— Opdracht A —
Neem uit de studietekst letterlijk over van "De Raad merkt" tot en met "29 september 2017.".
— Opdracht B —
Geef voor elk van de volgende beweringen aan of zij met de studietekst overeenstemt, met ja of nee, en citeer letterlijk de woorden uit de studietekst die de doorslag geven. (i) Volgens verzoeker is vrijwillige terugkeer tijdelijk stopgezet. (ii) De Raad stelt vast dat verzoeker een verzoek tot verlenging van de termijn om het grondgebied te verlaten heeft ingediend. (iii) Verzoeker heeft op 6 maart 2017 een bevel om het grondgebied te verlaten gekregen.
— Opdracht C —
Vat de studietekst samen in twee zinnen.

— Studietekst —

++++++++++++++++++++

Raad voor Vreemdelingenbetwistingen - 239.307 - 30-07-2020

Samenvatting

Verzoeker voert in het tweede onderdeel aan dat de door de COVID 19-pandemie het onmogelijk is geworden om gevolg te geven aan het bevel om het grondgebied te verlaten. Vrijwillige terugkeer is tijdelijk stopgezet en uit de artikelen 7 en 8 van het ministerieel besluit van 23 maart 2020 houdende maatregelen om verspreiding van het coronavirus te beperken is het enkel mogelijk om essentiële reizen te maken vanuit België. Als verzoeker geen gevolg geeft aan het bevel om het grondgebied te verlaten kan hij aangehouden worden en kan hem een inreisverbod worden opgelegd. Verzoeker verwijst ook naar artikel 6.4 van de terugkeerrichtlijn waarbij kan worden afgezien van de afgifte van het bevel om het grondgebied te verlaten om humanitaire of andere reden en naar artikel 7 van de terugkeerrichtlijn dat voorziet om een passende termijn voor vrijwillig vertrek toe te kennen. Verzoeker meent dat de instructies van de overheid dan ook tegenstrijdig zijn.
 
De Raad merkt vooreerst op dat indien verzoeker meent dat het hem niet mogelijk is om binnen de aangeduide termijn gevolg te geven aan het grondgebied te verlaten, het hem vrij staat op grond van artikel 74/14 van de vreemdelingenwet om humanitaire redenen een verlenging van de termijn om het grondgebied te verlaten aan te vragen. Er blijkt niet dat de verzoeker actueel een dergelijk verzoek heeft ingediend. Daarnaast moet ook worden vastgesteld dat verzoeker reeds eerder meermaals een bevel om het grondgebied te verlaten heeft gekregen waaraan hij geen gevolg heeft gegeven. Verzoeker heeft zo geen gevolg gegeven aan het bevel om het grondgebied te verlaten van 9 augustus 2016, aan het bevel om het grondgebied te verlaten van 6 maart 2017 en aan het bevel om het grondgebied te verlaten van 29 september 2017.

++++++++++++++++++++

— Verstrekte gegevens —

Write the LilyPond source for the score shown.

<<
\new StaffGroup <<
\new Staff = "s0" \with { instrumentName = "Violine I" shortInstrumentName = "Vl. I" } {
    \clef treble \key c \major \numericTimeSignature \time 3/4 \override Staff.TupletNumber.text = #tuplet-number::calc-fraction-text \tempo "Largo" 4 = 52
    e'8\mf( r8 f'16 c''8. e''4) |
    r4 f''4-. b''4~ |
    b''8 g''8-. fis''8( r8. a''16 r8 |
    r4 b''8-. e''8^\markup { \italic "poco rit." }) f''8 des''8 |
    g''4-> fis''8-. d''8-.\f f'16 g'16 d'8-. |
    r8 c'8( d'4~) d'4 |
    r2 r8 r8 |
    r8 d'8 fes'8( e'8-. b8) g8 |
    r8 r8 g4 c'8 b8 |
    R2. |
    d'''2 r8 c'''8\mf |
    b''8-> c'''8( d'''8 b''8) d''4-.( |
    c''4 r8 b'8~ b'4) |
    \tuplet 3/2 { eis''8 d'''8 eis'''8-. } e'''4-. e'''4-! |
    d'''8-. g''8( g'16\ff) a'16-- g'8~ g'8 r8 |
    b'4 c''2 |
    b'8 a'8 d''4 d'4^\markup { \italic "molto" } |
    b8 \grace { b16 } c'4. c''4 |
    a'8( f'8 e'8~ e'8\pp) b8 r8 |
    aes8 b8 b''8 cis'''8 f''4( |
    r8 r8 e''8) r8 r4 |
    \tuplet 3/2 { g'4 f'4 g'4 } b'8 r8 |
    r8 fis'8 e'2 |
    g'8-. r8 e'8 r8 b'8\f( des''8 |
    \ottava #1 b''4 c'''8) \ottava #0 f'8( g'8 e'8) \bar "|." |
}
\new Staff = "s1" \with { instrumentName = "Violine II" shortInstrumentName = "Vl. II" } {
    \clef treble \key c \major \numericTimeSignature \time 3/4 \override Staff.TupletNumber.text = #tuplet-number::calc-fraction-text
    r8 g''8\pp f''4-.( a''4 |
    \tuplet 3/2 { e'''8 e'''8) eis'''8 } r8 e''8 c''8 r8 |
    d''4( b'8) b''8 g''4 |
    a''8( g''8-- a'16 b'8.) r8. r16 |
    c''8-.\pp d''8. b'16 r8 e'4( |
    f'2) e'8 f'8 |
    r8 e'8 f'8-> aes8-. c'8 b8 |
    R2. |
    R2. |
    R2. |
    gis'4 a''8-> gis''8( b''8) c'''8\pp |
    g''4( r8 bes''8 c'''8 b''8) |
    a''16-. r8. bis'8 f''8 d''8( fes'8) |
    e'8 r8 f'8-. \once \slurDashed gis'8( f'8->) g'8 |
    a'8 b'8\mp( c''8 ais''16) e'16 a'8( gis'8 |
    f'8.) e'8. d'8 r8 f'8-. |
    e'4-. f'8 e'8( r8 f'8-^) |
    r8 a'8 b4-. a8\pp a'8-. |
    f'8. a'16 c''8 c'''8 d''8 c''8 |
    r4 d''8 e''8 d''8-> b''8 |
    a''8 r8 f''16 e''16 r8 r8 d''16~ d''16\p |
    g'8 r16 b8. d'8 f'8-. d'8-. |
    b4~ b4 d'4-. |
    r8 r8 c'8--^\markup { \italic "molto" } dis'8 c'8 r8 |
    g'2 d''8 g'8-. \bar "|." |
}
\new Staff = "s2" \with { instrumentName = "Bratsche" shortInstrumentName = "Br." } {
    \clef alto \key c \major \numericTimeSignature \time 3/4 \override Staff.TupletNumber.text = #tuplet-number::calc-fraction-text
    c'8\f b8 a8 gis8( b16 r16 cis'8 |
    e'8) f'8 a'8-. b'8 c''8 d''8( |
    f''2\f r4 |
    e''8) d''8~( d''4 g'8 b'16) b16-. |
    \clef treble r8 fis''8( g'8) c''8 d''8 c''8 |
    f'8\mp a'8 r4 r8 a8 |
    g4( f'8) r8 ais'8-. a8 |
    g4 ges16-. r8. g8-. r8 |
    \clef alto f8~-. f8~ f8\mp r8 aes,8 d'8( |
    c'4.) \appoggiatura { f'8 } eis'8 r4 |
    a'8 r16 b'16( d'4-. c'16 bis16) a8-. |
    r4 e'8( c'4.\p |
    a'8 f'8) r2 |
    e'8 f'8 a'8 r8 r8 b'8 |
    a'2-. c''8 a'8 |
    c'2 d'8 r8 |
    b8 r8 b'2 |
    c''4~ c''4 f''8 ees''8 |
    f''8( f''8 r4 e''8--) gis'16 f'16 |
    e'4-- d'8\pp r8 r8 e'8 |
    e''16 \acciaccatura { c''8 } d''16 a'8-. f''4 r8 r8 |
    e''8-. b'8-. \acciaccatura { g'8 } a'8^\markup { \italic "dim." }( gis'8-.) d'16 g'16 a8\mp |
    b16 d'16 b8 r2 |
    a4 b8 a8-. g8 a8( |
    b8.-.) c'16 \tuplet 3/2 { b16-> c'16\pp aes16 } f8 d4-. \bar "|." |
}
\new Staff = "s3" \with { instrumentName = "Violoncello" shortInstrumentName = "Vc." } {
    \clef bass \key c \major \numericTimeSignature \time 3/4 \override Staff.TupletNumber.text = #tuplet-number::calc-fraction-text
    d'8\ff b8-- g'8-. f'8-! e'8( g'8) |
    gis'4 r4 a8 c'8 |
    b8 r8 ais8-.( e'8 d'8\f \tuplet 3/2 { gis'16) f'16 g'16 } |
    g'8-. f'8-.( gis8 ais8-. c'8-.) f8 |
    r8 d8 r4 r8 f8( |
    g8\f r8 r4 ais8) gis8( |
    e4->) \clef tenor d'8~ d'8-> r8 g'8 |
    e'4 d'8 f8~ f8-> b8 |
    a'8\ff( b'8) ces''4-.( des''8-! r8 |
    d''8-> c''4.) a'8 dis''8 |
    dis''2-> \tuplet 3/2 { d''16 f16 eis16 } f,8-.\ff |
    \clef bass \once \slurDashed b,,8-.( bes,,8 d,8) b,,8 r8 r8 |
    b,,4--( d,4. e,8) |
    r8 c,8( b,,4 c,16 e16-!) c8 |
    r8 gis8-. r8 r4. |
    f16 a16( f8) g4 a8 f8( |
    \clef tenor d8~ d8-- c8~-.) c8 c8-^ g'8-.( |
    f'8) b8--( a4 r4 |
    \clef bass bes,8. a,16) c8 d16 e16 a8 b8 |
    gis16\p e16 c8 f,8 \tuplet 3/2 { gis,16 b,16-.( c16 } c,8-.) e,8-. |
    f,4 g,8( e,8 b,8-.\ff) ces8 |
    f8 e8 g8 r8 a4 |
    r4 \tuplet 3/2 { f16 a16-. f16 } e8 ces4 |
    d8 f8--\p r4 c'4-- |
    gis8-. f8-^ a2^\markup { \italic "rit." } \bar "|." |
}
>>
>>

++++++++++++++++++++

— Antwoord A —
De Raad merkt vooreerst op dat indien verzoeker meent dat het hem niet mogelijk is om binnen de aangeduide termijn gevolg te geven aan het grondgebied te verlaten, het hem vrij staat op grond van artikel 74/14 van de vreemdelingenwet om humanitaire redenen een verlenging van de termijn om het grondgebied te verlaten aan te vragen. Er blijkt niet dat de verzoeker actueel een dergelijk verzoek heeft ingediend. Daarnaast moet ook worden vastgesteld dat verzoeker reeds eerder meermaals een bevel om het grondgebied te verlaten heeft gekregen waaraan hij geen gevolg heeft gegeven. Verzoeker heeft zo geen gevolg gegeven aan het bevel om het grondgebied te verlaten van 9 augustus 2016, aan het bevel om het grondgebied te verlaten van 6 maart 2017 en aan het bevel om het grondgebied te verlaten van 29 september 2017.

— Antwoord B —
(i) Ja: "Vrijwillige terugkeer is tijdelijk stopgezet"
(ii) Nee: "Er blijkt niet dat de verzoeker actueel een dergelijk verzoek heeft ingediend."
(iii) Ja: "aan het bevel om het grondgebied te verlaten van 6 maart 2017"

— Antwoord C —
Verzoeker voert aan dat het door de COVID 19-pandemie onmogelijk is geworden gevolg te geven aan het bevel om het grondgebied te verlaten, en acht de instructies van de overheid tegenstrijdig. De Raad wijst erop dat verzoeker op grond van artikel 74/14 van de vreemdelingenwet om humanitaire redenen een verlenging van de termijn kan aanvragen, wat niet blijkt te zijn gebeurd, en stelt vast dat hij eerder de bevelen van 9 augustus 2016, 6 maart 2017 en 29 september 2017 niet heeft opgevolgd.